THE PROBLEM: Exact duplicates of the lines from the top of the data through the line containing "### 4.1.2 实数类型" are needed, with every picture left out.

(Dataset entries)
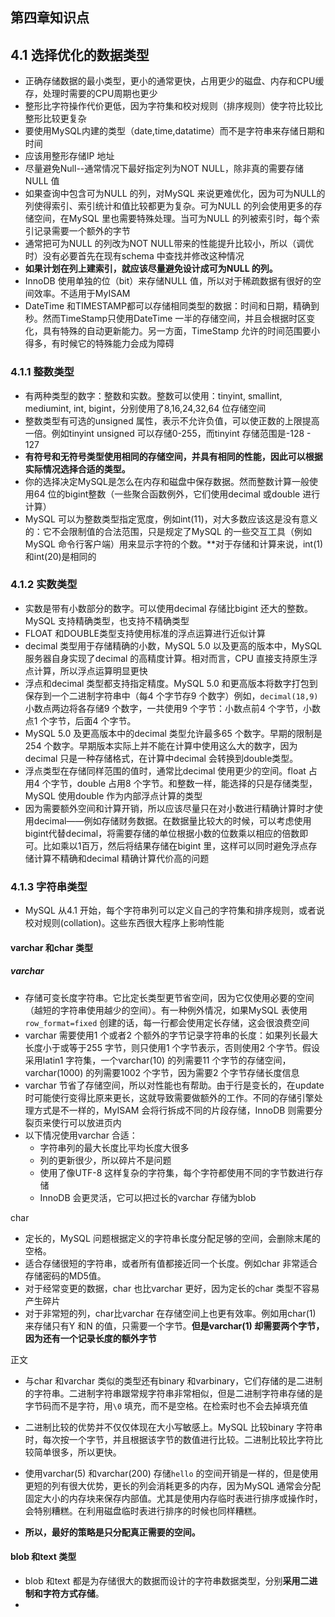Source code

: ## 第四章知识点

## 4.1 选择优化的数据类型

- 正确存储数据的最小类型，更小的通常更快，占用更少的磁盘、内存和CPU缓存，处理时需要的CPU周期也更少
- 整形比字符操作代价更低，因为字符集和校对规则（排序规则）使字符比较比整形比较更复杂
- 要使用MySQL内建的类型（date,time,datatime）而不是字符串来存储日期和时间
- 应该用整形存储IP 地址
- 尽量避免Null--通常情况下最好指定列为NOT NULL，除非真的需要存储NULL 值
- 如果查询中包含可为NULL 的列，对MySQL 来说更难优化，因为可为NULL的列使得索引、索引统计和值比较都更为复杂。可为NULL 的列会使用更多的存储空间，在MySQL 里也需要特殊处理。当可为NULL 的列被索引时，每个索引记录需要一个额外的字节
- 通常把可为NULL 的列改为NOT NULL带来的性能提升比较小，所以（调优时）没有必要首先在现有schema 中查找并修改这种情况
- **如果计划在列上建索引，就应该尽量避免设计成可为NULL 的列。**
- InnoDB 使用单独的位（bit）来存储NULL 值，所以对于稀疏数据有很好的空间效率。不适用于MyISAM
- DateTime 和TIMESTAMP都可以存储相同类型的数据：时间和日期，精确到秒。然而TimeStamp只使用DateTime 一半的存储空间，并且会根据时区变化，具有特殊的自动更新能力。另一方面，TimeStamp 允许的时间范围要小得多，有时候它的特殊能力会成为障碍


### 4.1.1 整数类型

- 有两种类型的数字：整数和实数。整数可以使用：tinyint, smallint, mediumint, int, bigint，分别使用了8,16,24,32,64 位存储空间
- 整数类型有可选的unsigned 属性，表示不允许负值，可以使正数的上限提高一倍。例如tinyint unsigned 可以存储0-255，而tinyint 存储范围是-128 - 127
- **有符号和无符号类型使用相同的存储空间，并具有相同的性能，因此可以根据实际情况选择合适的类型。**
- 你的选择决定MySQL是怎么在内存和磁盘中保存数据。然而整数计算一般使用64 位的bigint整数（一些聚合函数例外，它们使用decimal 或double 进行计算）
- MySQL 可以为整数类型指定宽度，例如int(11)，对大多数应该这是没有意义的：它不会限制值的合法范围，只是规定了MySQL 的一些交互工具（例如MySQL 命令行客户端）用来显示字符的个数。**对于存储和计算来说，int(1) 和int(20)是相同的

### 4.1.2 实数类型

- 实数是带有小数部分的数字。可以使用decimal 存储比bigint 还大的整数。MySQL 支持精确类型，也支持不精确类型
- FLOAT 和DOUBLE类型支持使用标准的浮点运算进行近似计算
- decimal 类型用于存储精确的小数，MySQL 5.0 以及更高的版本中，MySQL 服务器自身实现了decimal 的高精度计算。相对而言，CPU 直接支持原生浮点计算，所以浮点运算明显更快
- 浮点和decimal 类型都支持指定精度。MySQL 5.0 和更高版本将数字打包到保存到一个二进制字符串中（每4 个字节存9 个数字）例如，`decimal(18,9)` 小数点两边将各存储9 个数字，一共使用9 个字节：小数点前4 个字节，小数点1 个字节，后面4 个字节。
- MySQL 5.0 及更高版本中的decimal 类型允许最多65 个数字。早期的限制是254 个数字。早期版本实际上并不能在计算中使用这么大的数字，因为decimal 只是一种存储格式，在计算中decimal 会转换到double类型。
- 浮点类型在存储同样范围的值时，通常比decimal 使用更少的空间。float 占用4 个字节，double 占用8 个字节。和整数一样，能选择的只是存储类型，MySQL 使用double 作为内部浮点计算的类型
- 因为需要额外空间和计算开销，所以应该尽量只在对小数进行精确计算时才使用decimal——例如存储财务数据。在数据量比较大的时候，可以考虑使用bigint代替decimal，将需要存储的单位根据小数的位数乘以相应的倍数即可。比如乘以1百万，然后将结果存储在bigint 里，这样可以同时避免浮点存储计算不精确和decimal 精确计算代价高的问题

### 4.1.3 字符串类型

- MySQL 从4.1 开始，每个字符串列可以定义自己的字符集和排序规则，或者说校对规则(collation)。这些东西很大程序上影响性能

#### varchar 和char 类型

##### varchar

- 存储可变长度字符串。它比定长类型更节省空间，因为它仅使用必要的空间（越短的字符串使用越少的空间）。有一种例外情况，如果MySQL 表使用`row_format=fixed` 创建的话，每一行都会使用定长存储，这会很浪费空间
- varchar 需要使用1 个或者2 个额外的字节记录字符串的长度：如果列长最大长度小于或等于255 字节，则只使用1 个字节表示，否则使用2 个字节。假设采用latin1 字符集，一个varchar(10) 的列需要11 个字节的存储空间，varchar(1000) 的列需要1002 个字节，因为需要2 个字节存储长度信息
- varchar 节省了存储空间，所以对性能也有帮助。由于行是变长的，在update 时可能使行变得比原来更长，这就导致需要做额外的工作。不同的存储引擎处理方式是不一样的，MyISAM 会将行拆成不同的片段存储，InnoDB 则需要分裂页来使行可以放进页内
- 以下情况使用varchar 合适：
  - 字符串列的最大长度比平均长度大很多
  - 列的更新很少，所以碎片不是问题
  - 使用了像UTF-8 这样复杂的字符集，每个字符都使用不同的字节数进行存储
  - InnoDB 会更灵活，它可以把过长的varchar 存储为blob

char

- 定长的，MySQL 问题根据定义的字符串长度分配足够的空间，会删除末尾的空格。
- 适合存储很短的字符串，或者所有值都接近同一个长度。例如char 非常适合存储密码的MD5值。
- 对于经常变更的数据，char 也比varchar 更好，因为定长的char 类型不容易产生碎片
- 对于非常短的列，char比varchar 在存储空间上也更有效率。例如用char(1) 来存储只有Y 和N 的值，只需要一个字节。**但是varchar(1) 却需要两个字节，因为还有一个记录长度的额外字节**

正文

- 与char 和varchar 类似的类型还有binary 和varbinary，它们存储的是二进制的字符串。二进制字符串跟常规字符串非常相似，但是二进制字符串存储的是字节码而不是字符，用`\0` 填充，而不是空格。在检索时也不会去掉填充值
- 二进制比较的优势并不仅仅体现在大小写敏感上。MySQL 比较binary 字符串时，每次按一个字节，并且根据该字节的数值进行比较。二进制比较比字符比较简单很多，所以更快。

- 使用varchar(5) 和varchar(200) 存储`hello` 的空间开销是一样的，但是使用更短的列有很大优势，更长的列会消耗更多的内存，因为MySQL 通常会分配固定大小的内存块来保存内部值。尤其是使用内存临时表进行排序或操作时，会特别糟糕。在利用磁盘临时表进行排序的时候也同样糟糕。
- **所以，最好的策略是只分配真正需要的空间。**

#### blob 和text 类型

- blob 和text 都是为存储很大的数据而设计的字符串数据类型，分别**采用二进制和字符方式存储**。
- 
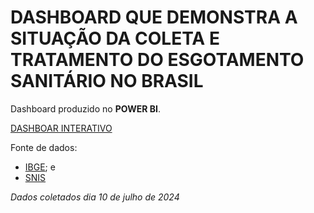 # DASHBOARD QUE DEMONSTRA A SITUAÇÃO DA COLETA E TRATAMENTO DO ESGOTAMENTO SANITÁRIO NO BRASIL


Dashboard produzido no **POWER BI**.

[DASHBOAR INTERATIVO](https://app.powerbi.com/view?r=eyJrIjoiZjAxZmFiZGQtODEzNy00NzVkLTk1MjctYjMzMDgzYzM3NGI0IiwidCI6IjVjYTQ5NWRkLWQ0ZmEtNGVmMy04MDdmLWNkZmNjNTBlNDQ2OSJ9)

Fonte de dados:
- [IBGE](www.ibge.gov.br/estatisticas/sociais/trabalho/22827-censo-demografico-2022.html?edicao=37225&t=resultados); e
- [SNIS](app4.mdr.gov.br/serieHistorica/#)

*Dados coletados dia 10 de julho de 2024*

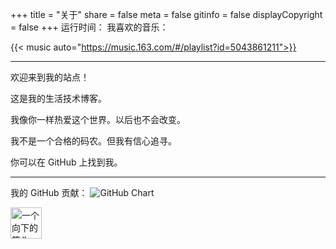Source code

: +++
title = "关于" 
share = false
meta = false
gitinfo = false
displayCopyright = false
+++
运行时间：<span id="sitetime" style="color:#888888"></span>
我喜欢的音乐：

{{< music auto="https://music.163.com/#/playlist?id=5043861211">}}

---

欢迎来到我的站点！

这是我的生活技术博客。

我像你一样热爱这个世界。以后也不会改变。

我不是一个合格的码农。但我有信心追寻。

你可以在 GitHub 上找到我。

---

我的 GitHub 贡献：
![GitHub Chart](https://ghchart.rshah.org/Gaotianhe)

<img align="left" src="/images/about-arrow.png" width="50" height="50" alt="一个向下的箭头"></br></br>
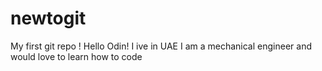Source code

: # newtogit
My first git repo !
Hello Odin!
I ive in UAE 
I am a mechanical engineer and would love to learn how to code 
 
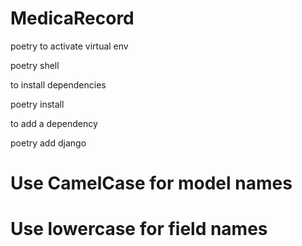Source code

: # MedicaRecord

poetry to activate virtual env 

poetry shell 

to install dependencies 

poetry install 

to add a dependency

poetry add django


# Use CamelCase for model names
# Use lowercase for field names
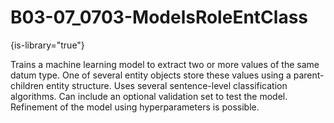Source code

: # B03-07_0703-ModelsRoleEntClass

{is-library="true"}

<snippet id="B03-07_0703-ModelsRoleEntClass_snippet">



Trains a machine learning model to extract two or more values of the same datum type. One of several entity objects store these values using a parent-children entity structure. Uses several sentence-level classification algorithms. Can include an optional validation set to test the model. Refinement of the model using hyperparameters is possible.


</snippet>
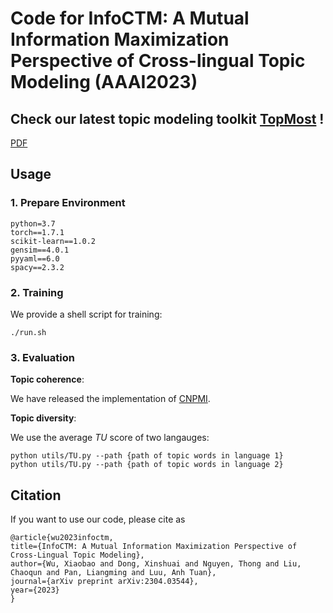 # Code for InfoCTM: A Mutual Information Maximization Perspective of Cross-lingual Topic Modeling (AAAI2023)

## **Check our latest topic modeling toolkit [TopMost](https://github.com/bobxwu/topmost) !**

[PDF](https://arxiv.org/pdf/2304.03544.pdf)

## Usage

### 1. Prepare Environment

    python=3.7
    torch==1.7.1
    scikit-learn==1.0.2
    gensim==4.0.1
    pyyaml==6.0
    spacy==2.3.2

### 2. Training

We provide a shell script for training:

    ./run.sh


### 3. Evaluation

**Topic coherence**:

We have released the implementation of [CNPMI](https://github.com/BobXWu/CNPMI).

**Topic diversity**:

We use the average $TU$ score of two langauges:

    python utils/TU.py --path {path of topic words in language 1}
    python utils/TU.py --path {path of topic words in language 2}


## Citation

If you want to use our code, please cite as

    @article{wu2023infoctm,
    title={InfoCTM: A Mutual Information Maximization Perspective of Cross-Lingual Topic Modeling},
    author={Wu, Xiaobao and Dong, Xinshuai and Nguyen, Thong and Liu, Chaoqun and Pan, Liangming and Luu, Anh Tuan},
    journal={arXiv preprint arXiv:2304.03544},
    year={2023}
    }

OUTPUT:
Source code

: ## 第四章知识点

## 4.1 选择优化的数据类型

- 正确存储数据的最小类型，更小的通常更快，占用更少的磁盘、内存和CPU缓存，处理时需要的CPU周期也更少
- 整形比字符操作代价更低，因为字符集和校对规则（排序规则）使字符比较比整形比较更复杂
- 要使用MySQL内建的类型（date,time,datatime）而不是字符串来存储日期和时间
- 应该用整形存储IP 地址
- 尽量避免Null--通常情况下最好指定列为NOT NULL，除非真的需要存储NULL 值
- 如果查询中包含可为NULL 的列，对MySQL 来说更难优化，因为可为NULL的列使得索引、索引统计和值比较都更为复杂。可为NULL 的列会使用更多的存储空间，在MySQL 里也需要特殊处理。当可为NULL 的列被索引时，每个索引记录需要一个额外的字节
- 通常把可为NULL 的列改为NOT NULL带来的性能提升比较小，所以（调优时）没有必要首先在现有schema 中查找并修改这种情况
- **如果计划在列上建索引，就应该尽量避免设计成可为NULL 的列。**
- InnoDB 使用单独的位（bit）来存储NULL 值，所以对于稀疏数据有很好的空间效率。不适用于MyISAM
- DateTime 和TIMESTAMP都可以存储相同类型的数据：时间和日期，精确到秒。然而TimeStamp只使用DateTime 一半的存储空间，并且会根据时区变化，具有特殊的自动更新能力。另一方面，TimeStamp 允许的时间范围要小得多，有时候它的特殊能力会成为障碍


### 4.1.1 整数类型

- 有两种类型的数字：整数和实数。整数可以使用：tinyint, smallint, mediumint, int, bigint，分别使用了8,16,24,32,64 位存储空间
- 整数类型有可选的unsigned 属性，表示不允许负值，可以使正数的上限提高一倍。例如tinyint unsigned 可以存储0-255，而tinyint 存储范围是-128 - 127
- **有符号和无符号类型使用相同的存储空间，并具有相同的性能，因此可以根据实际情况选择合适的类型。**
- 你的选择决定MySQL是怎么在内存和磁盘中保存数据。然而整数计算一般使用64 位的bigint整数（一些聚合函数例外，它们使用decimal 或double 进行计算）
- MySQL 可以为整数类型指定宽度，例如int(11)，对大多数应该这是没有意义的：它不会限制值的合法范围，只是规定了MySQL 的一些交互工具（例如MySQL 命令行客户端）用来显示字符的个数。**对于存储和计算来说，int(1) 和int(20)是相同的

### 4.1.2 实数类型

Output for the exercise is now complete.